Com suporte da Secretaria de Estado da Saúde, mulher de São José dos Pinhais recebe dispositivo de assistência ventricular em cirurgia inédita

Secretaria de Saúde do Paraná viabiliza cirurgia inédita de coração artificial pelo SUS em paciente com insuficiência cardíaca grave.
Paraná realiza primeira cirurgia de coração artificial pelo SUS com apoio da Sesa
A Secretaria de Estado da Saúde do Paraná (Sesa) promoveu no dia 12 de maio de 2026 um marco para a saúde pública ao viabilizar o implante do coração artificial pelo Sistema Único de Saúde (SUS) em uma paciente paranaense, Andressa Fátima Reinaldi Banach, de 38 anos, moradora de São José dos Pinhais. O procedimento ocorreu no Hospital Sírio-Libanês, em São Paulo, e o retorno para acompanhamento foi realizado no Hospital do Rocio, em Campo Largo, Região Metropolitana de Curitiba. O coração artificial pelo SUS representou a única alternativa terapêutica para a paciente, que sofria de insuficiência cardíaca severa e apresentava restrições para transplante tradicional.
Histórico clínico e desafios no tratamento de Andressa Fátima
Andressa apresentou insuficiência cardíaca com dilatação progressiva do ventrículo esquerdo, comprometendo a capacidade de bombear sangue.

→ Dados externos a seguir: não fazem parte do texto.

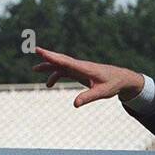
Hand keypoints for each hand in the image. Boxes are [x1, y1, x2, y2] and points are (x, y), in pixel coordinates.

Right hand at [31, 47, 145, 107]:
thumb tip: (74, 104)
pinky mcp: (79, 72)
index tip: (40, 50)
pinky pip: (64, 71)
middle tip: (34, 49)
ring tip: (35, 69)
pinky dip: (55, 75)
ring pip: (60, 65)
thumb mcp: (101, 93)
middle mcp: (79, 66)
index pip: (65, 62)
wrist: (120, 78)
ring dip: (48, 66)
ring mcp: (78, 68)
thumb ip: (88, 97)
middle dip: (47, 56)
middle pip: (60, 59)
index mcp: (84, 68)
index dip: (52, 57)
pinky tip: (49, 84)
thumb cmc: (112, 84)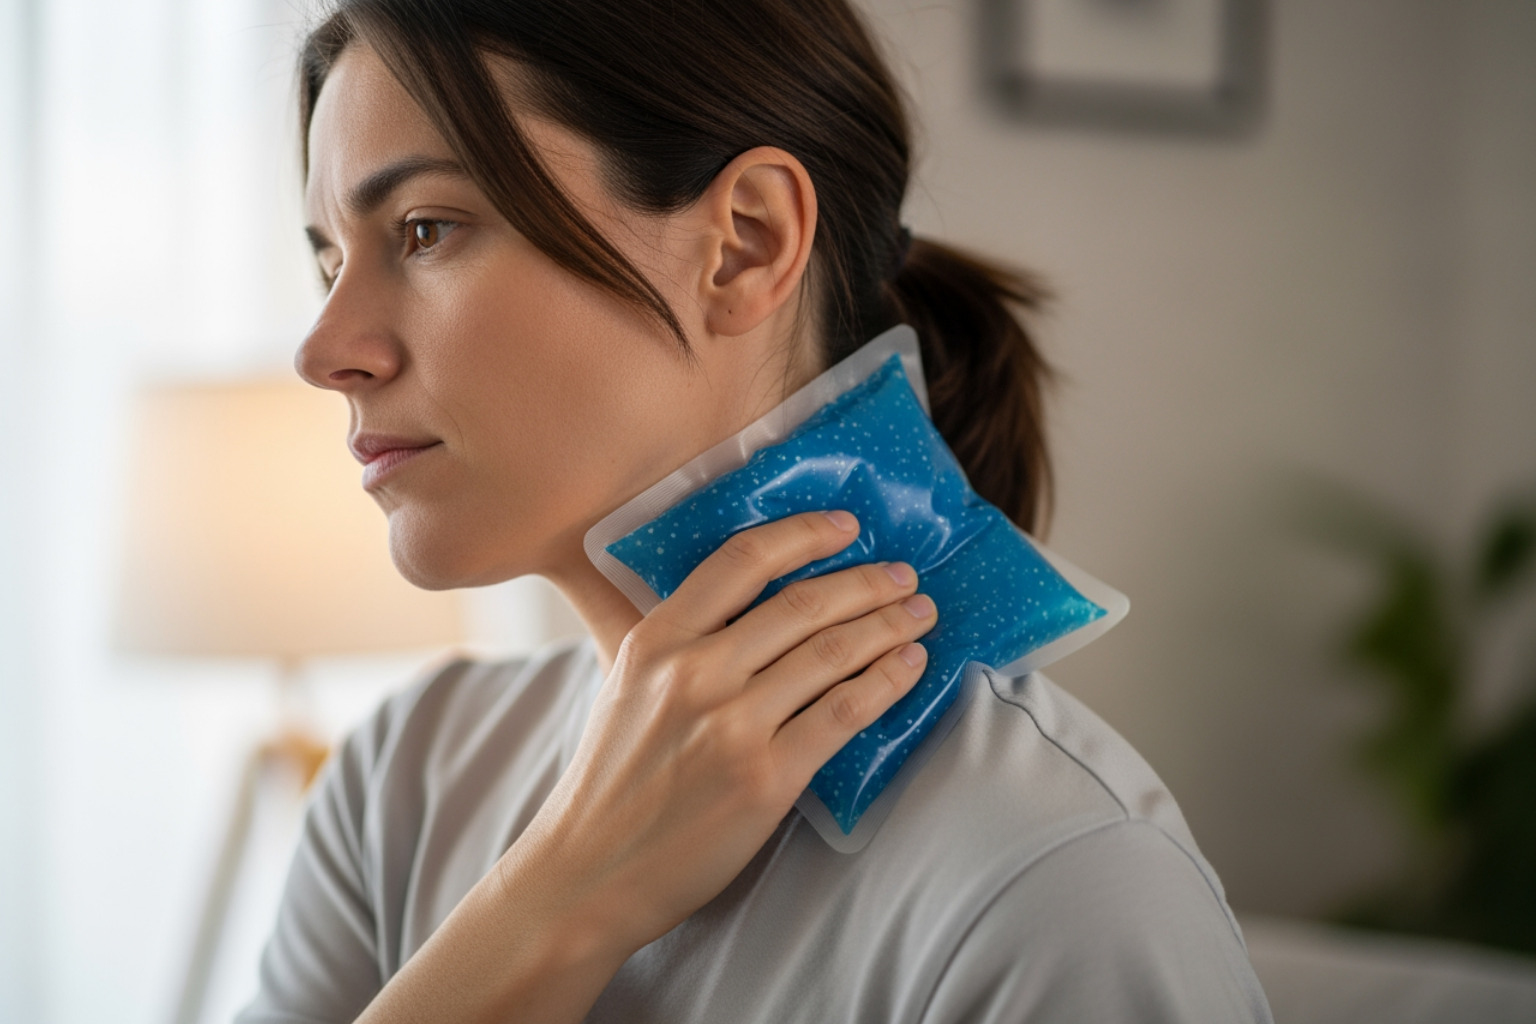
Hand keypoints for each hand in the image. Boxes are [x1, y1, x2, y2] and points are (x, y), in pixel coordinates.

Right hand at [504, 509, 935, 953]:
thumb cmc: (614, 778)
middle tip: (903, 576)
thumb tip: (746, 595)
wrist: (591, 872)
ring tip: (918, 616)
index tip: (845, 526)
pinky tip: (909, 667)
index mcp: (657, 639)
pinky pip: (844, 713)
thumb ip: (677, 635)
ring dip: (889, 626)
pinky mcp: (766, 777)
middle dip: (867, 582)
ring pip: (832, 653)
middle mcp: (695, 672)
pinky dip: (886, 683)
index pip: (742, 561)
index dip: (803, 535)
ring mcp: (732, 725)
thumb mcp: (626, 683)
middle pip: (802, 604)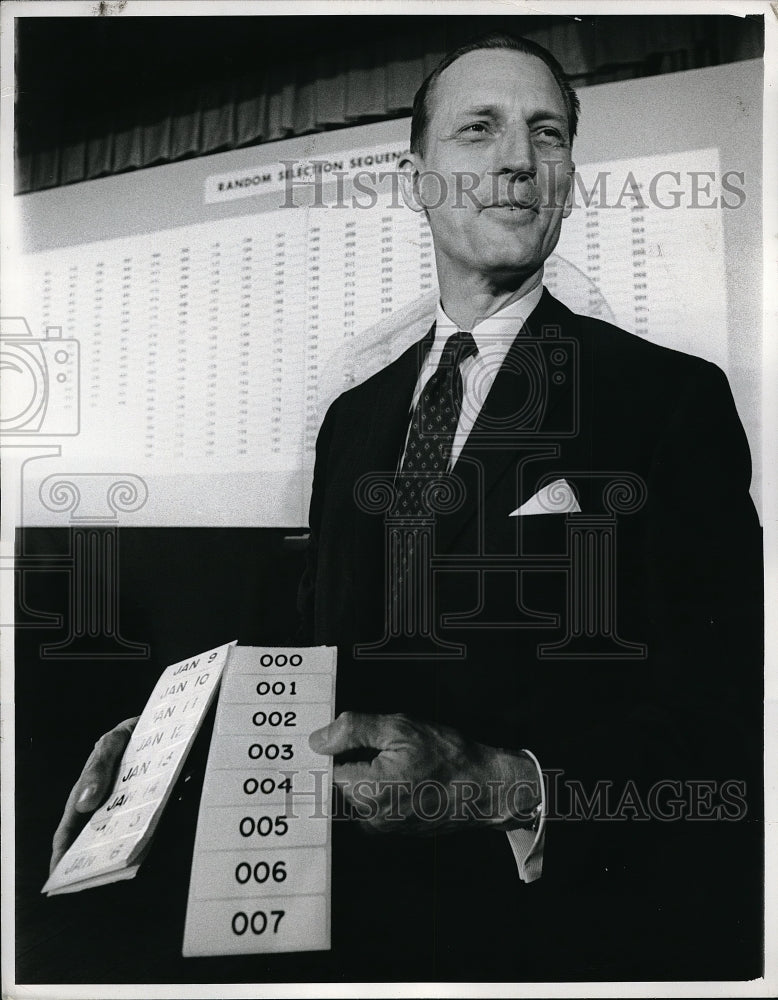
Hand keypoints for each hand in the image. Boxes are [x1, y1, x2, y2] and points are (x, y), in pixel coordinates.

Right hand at [49, 716, 138, 873]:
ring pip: (121, 834)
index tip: (57, 877)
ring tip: (123, 866)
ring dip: (122, 849)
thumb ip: (98, 769)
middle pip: (95, 837)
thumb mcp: (111, 744)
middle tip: (95, 878)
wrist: (164, 724)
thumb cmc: (128, 735)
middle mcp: (106, 803)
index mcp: (87, 791)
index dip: (61, 853)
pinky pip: (147, 825)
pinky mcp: (151, 804)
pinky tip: (150, 845)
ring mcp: (129, 805)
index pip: (69, 828)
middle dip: (93, 858)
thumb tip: (85, 805)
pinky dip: (147, 835)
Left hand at [309, 711, 539, 834]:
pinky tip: (402, 772)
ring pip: (354, 792)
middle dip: (350, 759)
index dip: (334, 746)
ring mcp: (381, 826)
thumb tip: (319, 739)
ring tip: (396, 757)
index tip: (347, 735)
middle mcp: (369, 816)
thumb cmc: (449, 758)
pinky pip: (371, 803)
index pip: (324, 767)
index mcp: (366, 792)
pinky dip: (379, 785)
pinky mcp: (392, 828)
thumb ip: (355, 730)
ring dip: (365, 772)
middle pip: (337, 782)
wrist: (485, 789)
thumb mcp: (400, 729)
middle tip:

Com alto grau de sensibilização imunológica, resultado de gestações anteriores, ela possuía incompatibilidade com 99% dos doadores potenciais, inviabilizando o transplante tradicional. Após complicações na gestação do quinto filho em agosto de 2024, seu quadro evoluiu para debilidade severa, impossibilitando cuidados básicos com o recém-nascido. O encaminhamento para o Hospital do Rocio para avaliação especializada foi decisivo para identificar a necessidade do dispositivo HeartMate 3 como terapia avançada.
Tecnologia e preparo para o implante do HeartMate 3
O HeartMate 3 é um dispositivo de assistência ventricular esquerda de fluxo contínuo que substitui a função do ventrículo comprometido utilizando tecnologia de levitação magnética. Essa inovação proporciona menor atrito e reduz riscos de desgaste e trombose, possibilitando melhor qualidade de vida ao paciente. Para receber Andressa no pós-operatório, a equipe do Hospital do Rocio passou por capacitação intensiva, incluindo treinamento presencial em São Paulo com a equipe desenvolvedora do equipamento. Médicos e enfermeiros especializaram-se no manejo do dispositivo para garantir segurança e eficiência no acompanhamento.
Logística, custeio e acompanhamento contínuo assegurados pela Sesa
A Sesa coordenou articulações entre hospitais e viabilizou o Tratamento Fora de Domicílio (TFD), incluindo transporte aéreo em UTI para retorno da paciente ao Paraná. O custeio do procedimento foi garantido pelo Programa de Apoio ao Desenvolvimento Institucional do SUS (Proadi-SUS), que permite hospitais filantrópicos investirem em serviços para a rede pública. A Secretaria permanecerá responsável pelo acompanhamento clínico e ambulatorial vitalício de Andressa, assegurando o acesso a tratamento de alta complexidade e tecnologia avançada pelo SUS.
Impacto social e perspectivas para a saúde pública no Paraná
Este caso representa uma revolução no atendimento a pacientes com insuficiência cardíaca avançada no estado e reforça o Paraná como referência em transplantes e tratamentos complexos pelo SUS. A cirurgia devolveu a Andressa a possibilidade de retomar a vida com autonomia, cuidar dos filhos e realizar atividades diárias. A capacitação da família para cuidados domiciliares é parte do protocolo, ampliando a segurança e qualidade do tratamento. A experiência bem-sucedida abre caminho para que o Hospital do Rocio seja centro de referência para implantes de dispositivos cardíacos artificiais no Paraná e região.
Perspectivas futuras e incorporação da terapia no sistema público
Além da viabilização pioneira, o implante do HeartMate 3 foi incorporado ao SUS em dezembro de 2024 após recomendação da Comissão Nacional de Incorporação de Tecnologias no Sistema Único de Saúde (Conitec). A terapia é indicada para pacientes com insuficiência cardíaca terminal que não podem receber transplante convencional, ampliando as opções terapêuticas do sistema público. A iniciativa paranaense destaca o avanço da saúde pública brasileira na adoção de tecnologias inovadoras para tratamentos cardiológicos complexos, alinhando-se com as demandas crescentes da população.